Materials provided:
▬▬▬▬▬▬

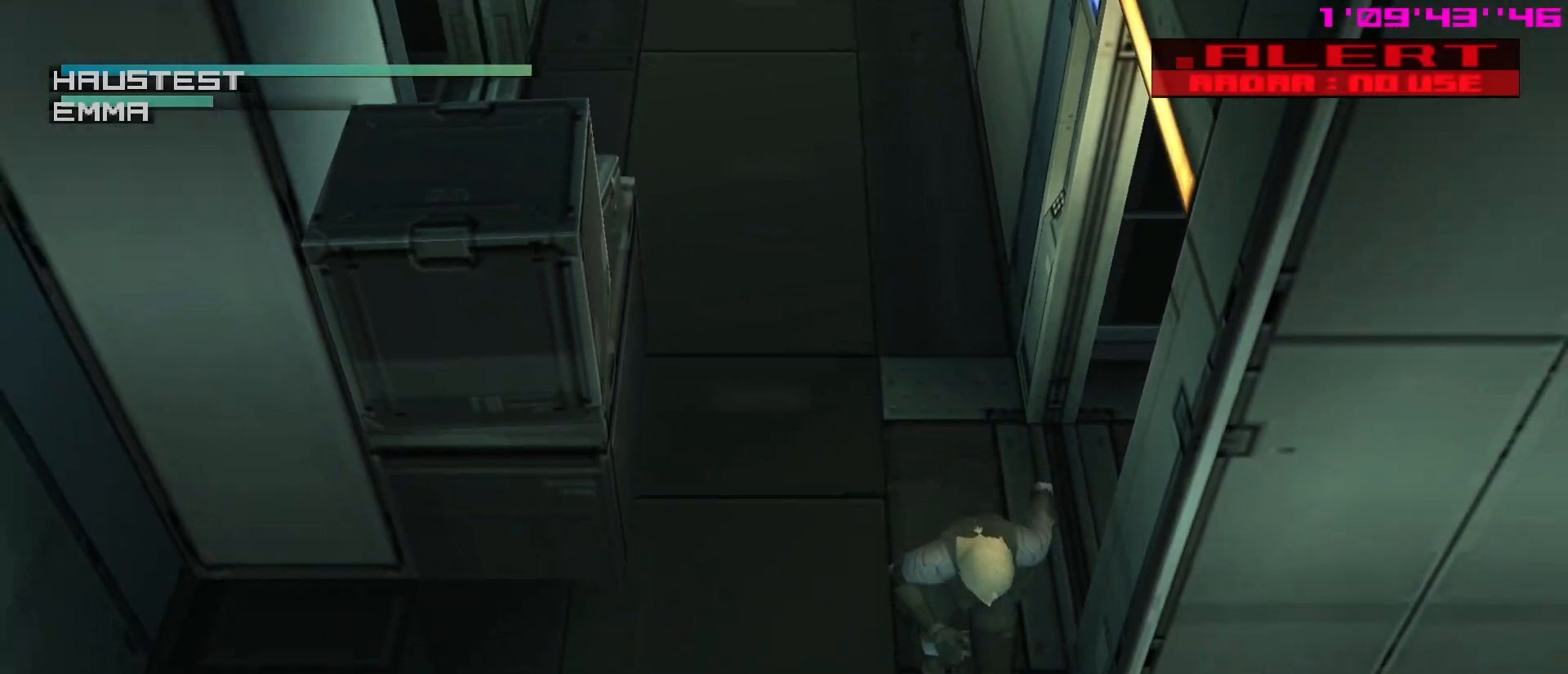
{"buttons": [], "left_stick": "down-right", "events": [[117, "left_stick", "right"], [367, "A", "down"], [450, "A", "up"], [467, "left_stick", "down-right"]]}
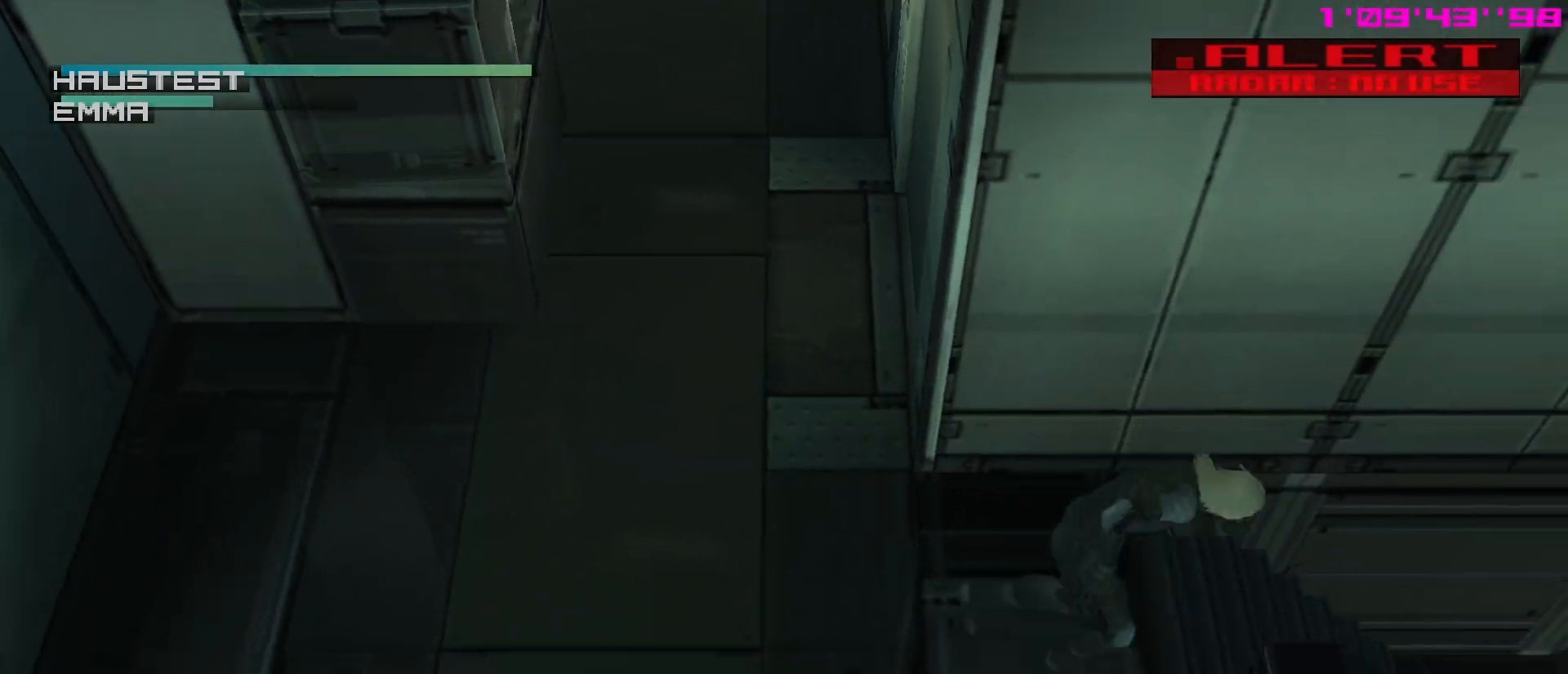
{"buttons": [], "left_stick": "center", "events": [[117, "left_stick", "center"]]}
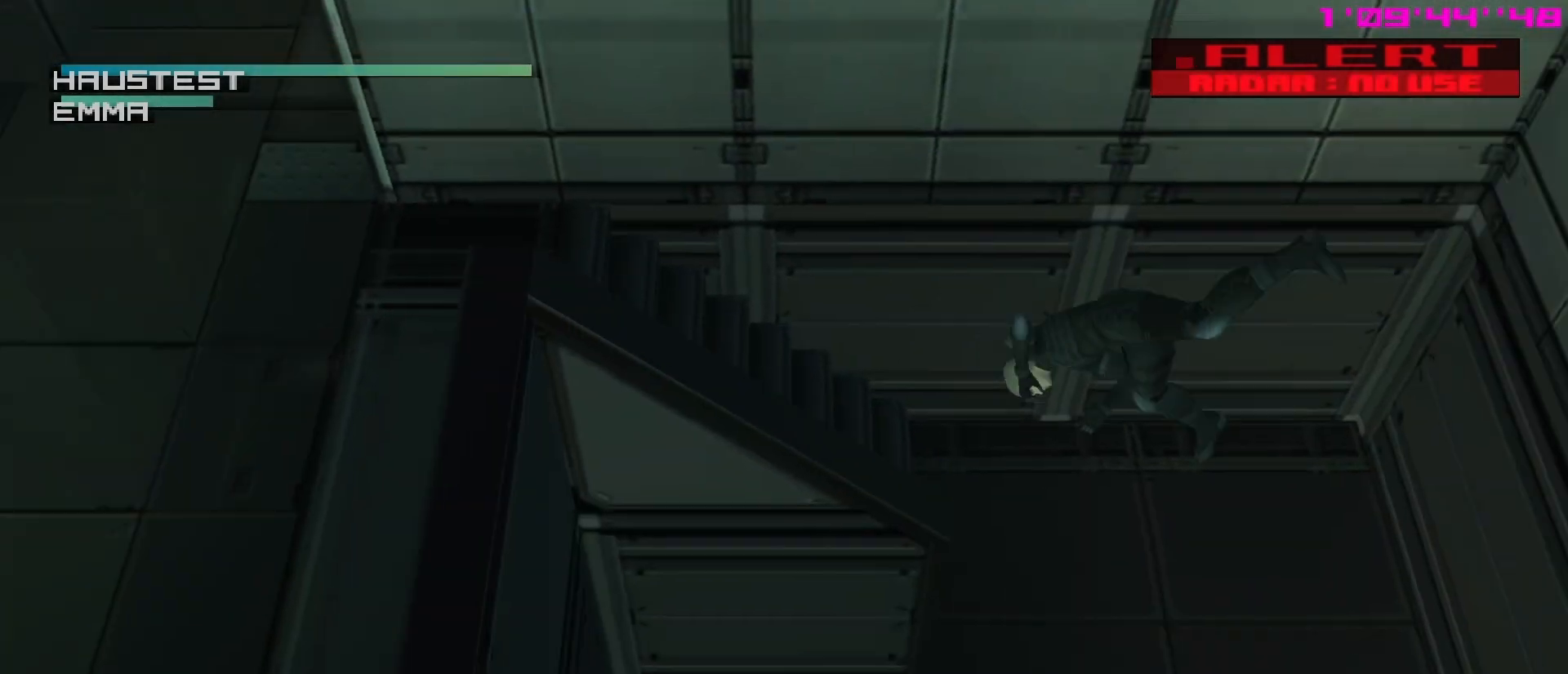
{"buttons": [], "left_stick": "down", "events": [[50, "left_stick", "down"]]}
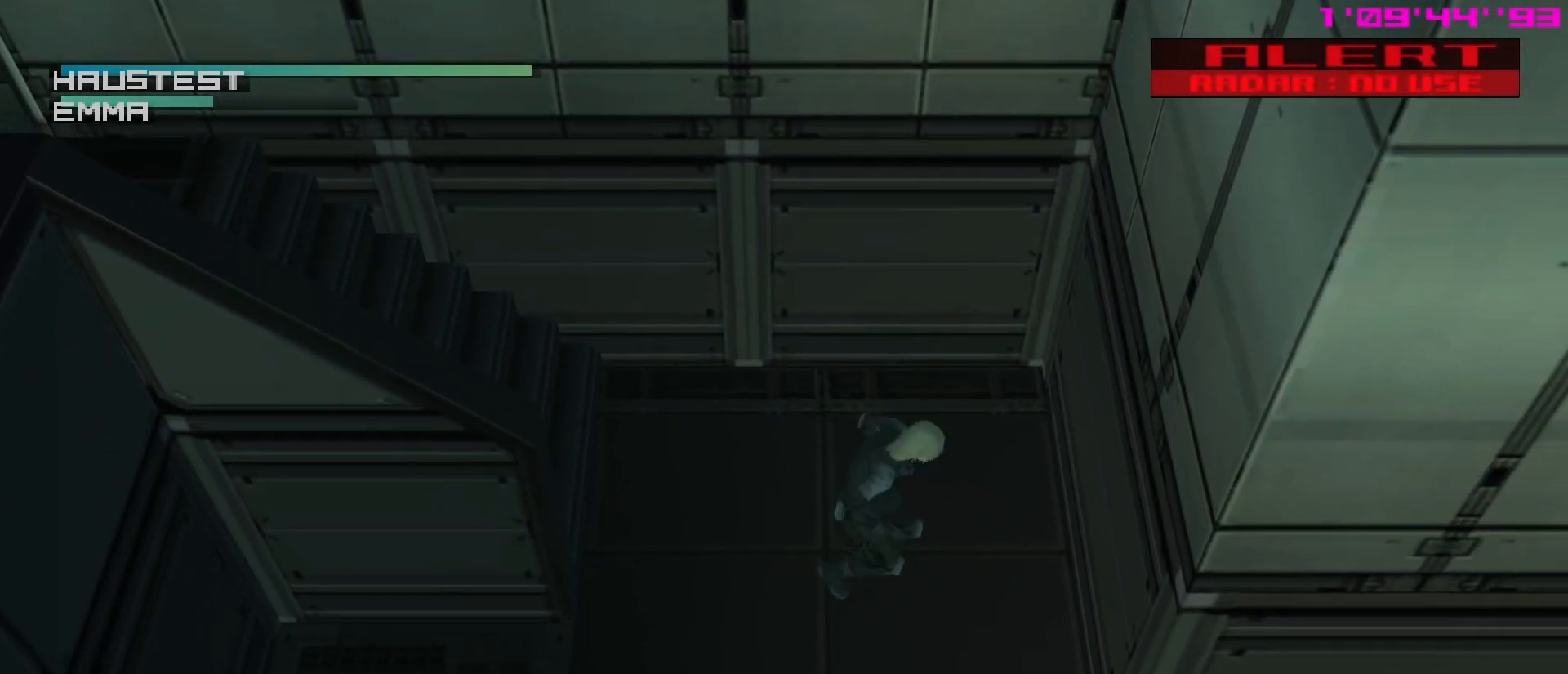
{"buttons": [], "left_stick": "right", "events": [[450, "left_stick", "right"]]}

▬▬▬▬▬▬

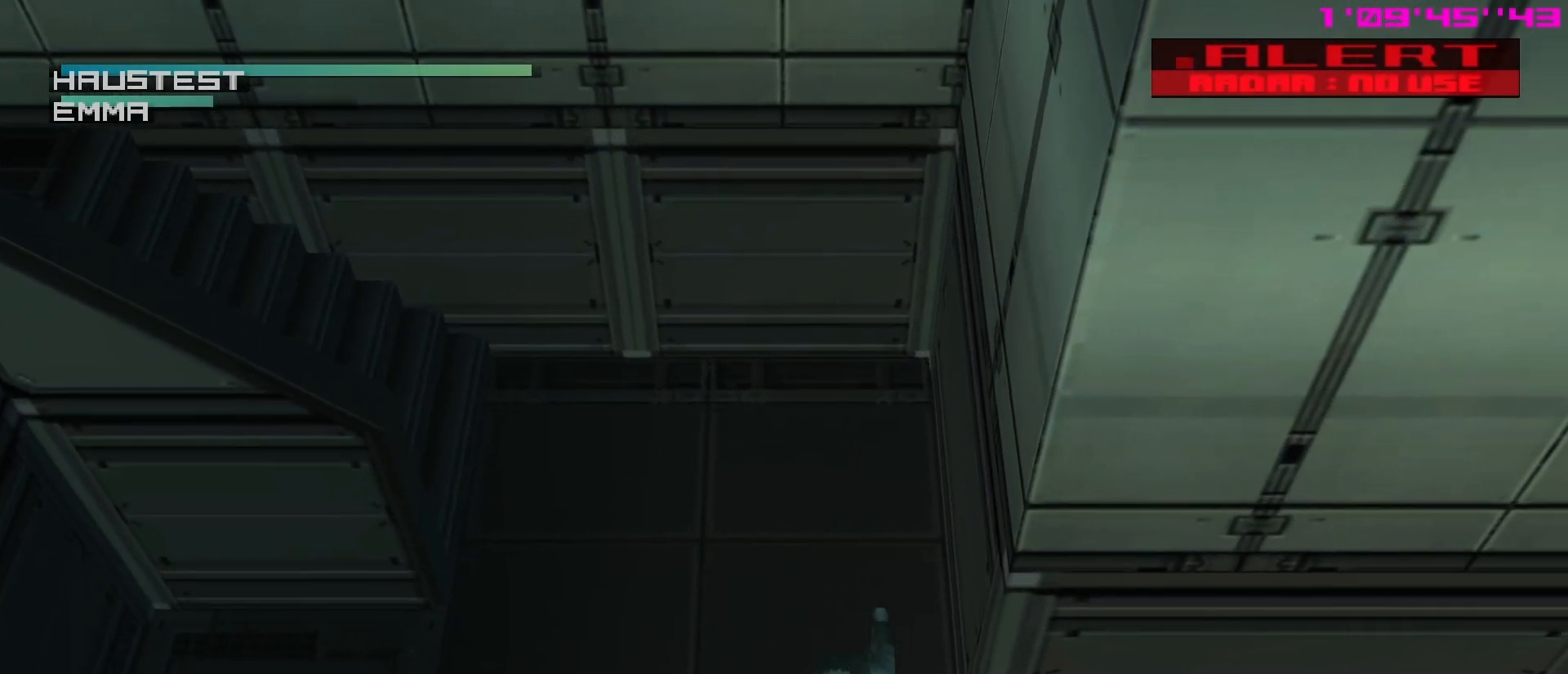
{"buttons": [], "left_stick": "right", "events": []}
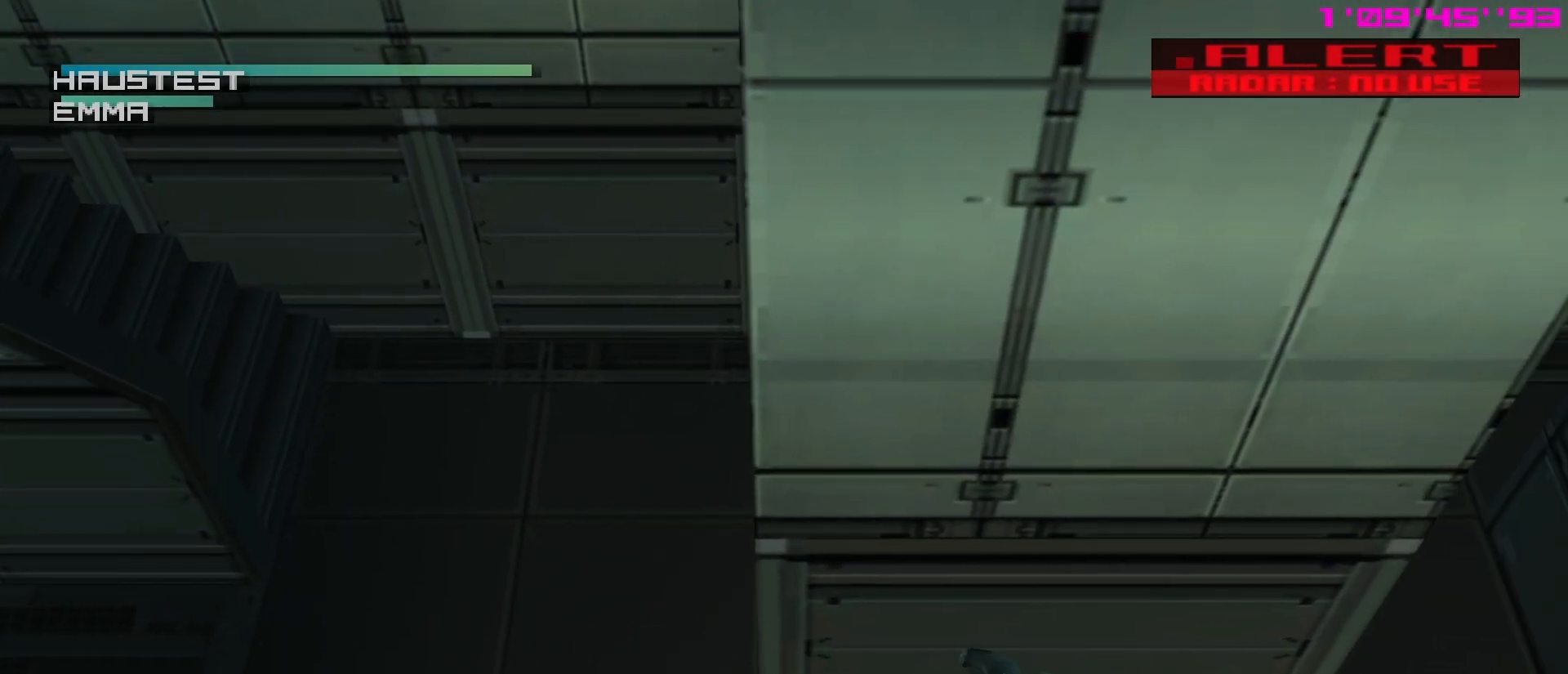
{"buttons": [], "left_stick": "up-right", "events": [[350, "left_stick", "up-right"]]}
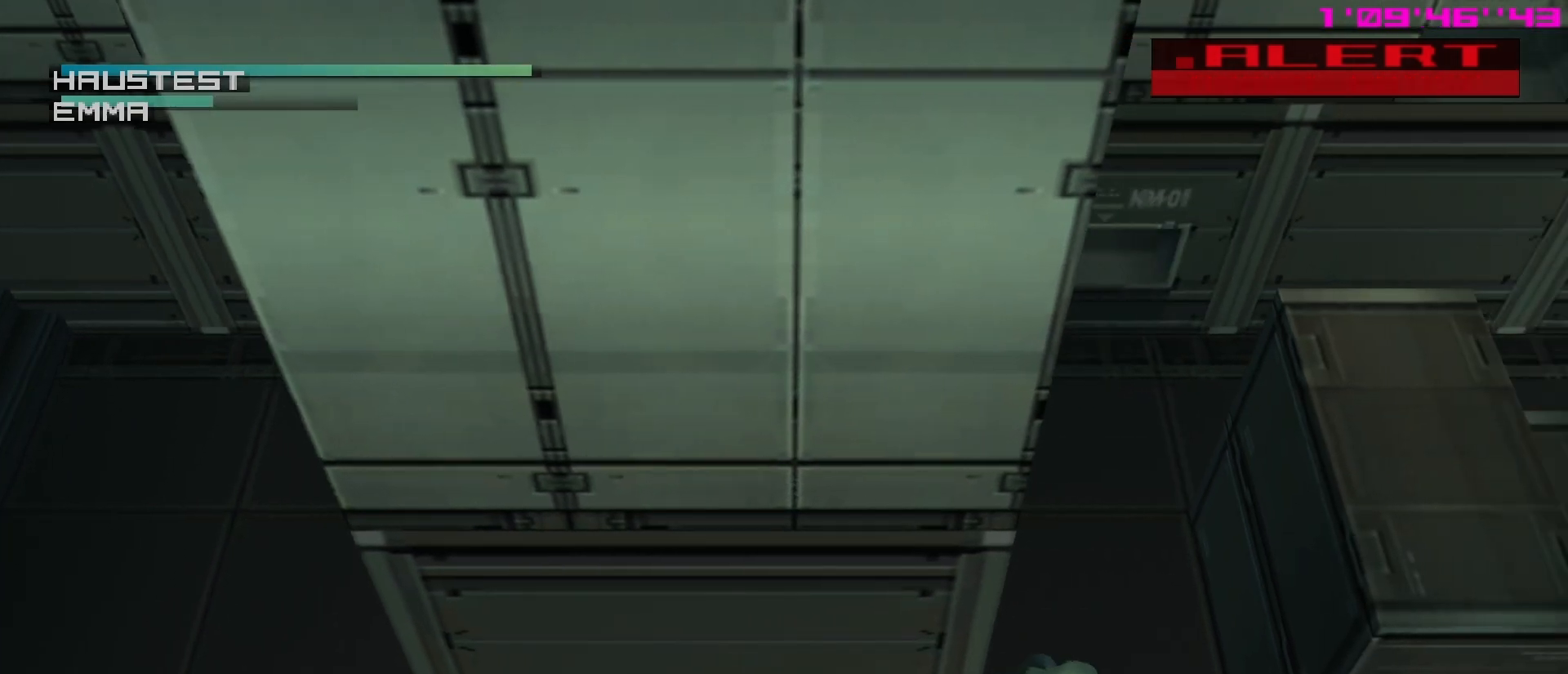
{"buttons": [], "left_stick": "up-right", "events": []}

▬▬▬▬▬▬

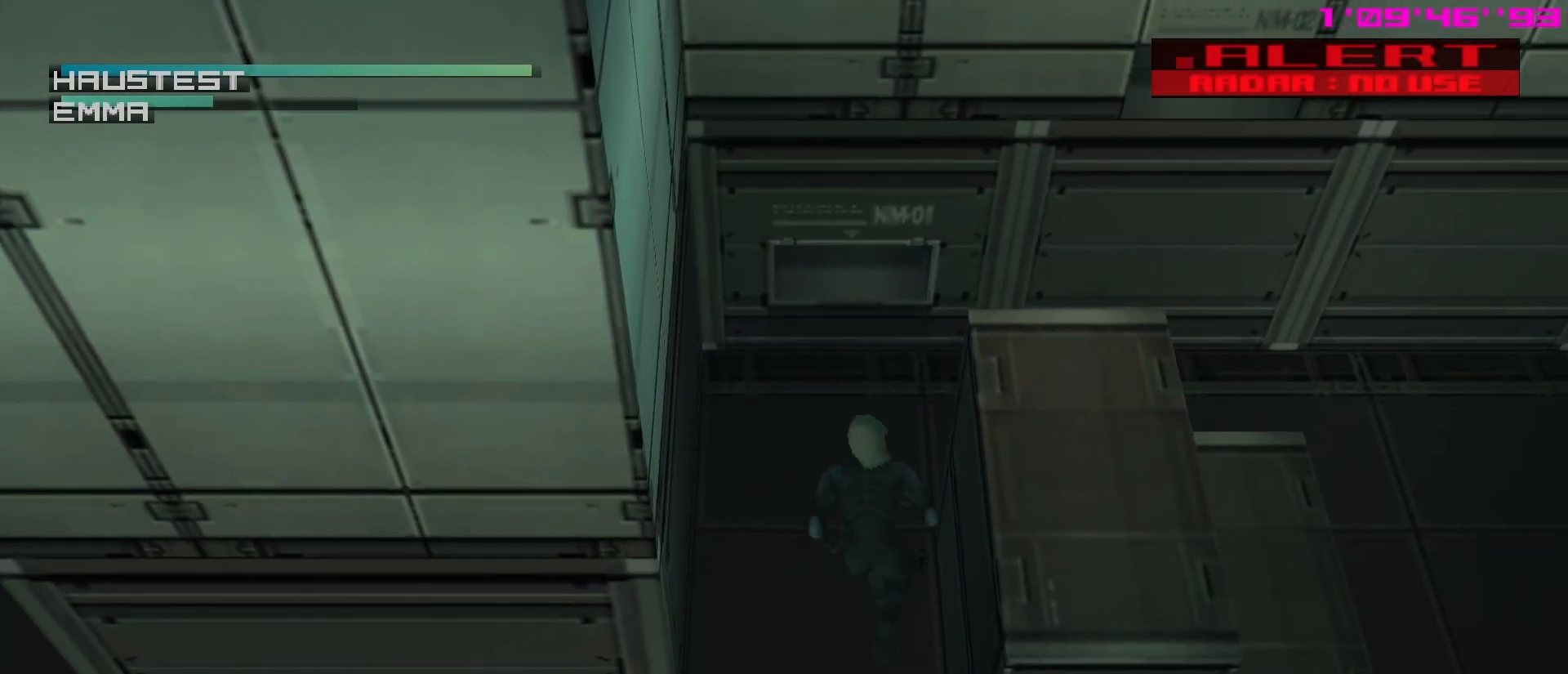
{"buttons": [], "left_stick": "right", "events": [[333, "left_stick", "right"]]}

▬▬▬▬▬▬

Work instructions: Each line above that contains the string "down" should be identified and copied.

Result for this exercise:
{"buttons": [], "left_stick": "down-right", "events": [[117, "left_stick", "right"], [367, "A", "down"], [450, "A", "up"], [467, "left_stick", "down-right"]]}
{"buttons": [], "left_stick": "down", "events": [[50, "left_stick", "down"]]}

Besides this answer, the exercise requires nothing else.